Mr Morgan didn’t immediately answer, so Astrid was forced to exert a pound of extra pressure to prompt a response.
‘Yes yes yes yes yes. I wouldn’t.’ A fat drop of sweat from his forehead landed on Astrid’s hand.
‘Good. I would hate to come back here and have this talk again.’
‘Yes yes yes yes yes. Aaargh. I mean no no no. Or is it yes? Please . . . just let . . . go.’
She snatched her hand away and Mr Morgan doubled up, cradling his privates and feeling four times his sixty-two years.
Astrid put on her coat and picked up her bag ‘Now, I just need my payment and I’ll be out of your life for good. Unless . . .’ She left the threat hanging. Mr Morgan stumbled out of the room and behind him Astrid tried not to giggle at his zombie-like gait as he crossed towards the table in the hallway where his wallet was lying.
‘Thank you,’ he said, hitting a top C of continuing pain.
‘Goodbye, Mr Morgan.
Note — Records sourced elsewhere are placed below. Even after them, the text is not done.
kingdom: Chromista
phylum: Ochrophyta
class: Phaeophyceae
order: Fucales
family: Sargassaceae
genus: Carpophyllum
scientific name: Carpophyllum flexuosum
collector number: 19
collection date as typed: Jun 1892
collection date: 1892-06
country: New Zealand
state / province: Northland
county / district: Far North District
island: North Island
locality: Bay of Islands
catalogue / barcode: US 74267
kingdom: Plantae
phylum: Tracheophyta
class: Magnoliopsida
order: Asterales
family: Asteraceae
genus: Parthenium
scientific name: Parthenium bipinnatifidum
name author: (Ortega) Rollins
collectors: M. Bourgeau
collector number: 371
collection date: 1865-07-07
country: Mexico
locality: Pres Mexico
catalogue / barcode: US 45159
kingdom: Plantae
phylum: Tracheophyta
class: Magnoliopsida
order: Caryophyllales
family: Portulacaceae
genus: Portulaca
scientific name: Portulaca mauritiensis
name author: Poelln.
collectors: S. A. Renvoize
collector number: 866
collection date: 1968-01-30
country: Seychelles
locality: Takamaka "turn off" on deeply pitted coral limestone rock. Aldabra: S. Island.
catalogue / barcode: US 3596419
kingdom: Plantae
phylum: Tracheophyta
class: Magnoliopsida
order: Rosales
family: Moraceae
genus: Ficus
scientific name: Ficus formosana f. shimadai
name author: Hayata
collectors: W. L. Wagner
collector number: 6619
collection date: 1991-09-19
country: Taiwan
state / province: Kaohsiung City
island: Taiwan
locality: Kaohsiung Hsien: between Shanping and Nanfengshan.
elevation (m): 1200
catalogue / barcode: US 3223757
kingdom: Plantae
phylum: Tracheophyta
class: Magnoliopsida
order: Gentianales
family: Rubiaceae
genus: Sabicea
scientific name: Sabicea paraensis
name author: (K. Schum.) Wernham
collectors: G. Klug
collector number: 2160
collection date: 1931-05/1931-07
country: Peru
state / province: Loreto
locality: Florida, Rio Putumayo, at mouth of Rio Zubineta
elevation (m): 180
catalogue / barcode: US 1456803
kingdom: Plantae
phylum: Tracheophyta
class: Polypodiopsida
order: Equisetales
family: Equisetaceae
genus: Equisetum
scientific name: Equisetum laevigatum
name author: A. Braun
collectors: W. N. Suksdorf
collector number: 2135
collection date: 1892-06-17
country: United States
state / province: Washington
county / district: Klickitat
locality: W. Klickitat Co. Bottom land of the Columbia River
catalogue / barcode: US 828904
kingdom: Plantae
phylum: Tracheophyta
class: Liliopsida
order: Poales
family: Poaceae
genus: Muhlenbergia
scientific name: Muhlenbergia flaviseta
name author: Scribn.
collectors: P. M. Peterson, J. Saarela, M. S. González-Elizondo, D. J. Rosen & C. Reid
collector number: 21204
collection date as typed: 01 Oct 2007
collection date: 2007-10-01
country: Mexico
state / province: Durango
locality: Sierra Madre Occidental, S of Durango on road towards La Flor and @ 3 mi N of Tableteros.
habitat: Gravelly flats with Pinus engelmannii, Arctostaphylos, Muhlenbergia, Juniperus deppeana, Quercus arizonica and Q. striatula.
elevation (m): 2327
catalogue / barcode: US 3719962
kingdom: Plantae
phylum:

I do hope you remember zis conversation,’ said Astrid, taking the money from his outstretched quivering hand. She sashayed out of the house and back to her car, sure in the knowledge that Cheryl would be perfectly safe the next time she came to clean for Mr Morgan. She didn’t anticipat
e that when he got his breath back the first thing he would do was to ring Diamond Shine to ask why they were employing massive German psychopaths and demanding that Astrid be sacked or he would report her to the police.
Chapter 37
Della couldn’t help but feel a quivery thrill as she put the phone down. Mr Morgan had sounded as if he had been practising a soprano solo and his voice had got stuck in the range. She was just about to ring Astrid and find out what had been going on when Jimmy walked in. He was the colour of an old weathered teak sideboard.
‘Just been to the health club salon for a top up on my fake tan,’ he said, anticipating Della’s response to his bronzed appearance. ‘They’re a bit heavier handed with the spray gun than they were in the Hampshire spa.’
Was he still throwing out the lie about him being on a golf course when he was actually in the Costa Blanca? thought Della, with an inward sigh of disgust. She threw him back a lie of her own.
‘It makes you look healthy and glowing.’
‘Does it?’ Jimmy checked his reflection in the glass door of the bookcase to his side. He smiled at himself like a cat that not only had the cream, but had found that it was clotted cream from Harrods.
‘You had the cleaners here yesterday in uprising,’ said Ivanka, obviously hoping to score some brownie points by having her finger on the pulse of the office action.
‘Eh?’ Jimmy’s attention broke away from himself. ‘Uprising? What uprising?’ He glared at Della with an I employ you to handle this shit message obvious in his eyes.
‘Hilda and a few others want a pay rise,’ Della began, trying not to let any of the amusement she felt within turn into a giggle that he could see.
‘Eh?’
‘And better cleaning products than the rubbishy ones from the Des shop,’ threw in Ivanka.
‘Oh. Anything else whilst we’re at it? Galvanised handles on their buckets? Sheepskin sponges? Gold-leaf sprinkles in their bleach?’ Jimmy’s lip was curled so far back over his teeth that he looked like a wolf at full moon.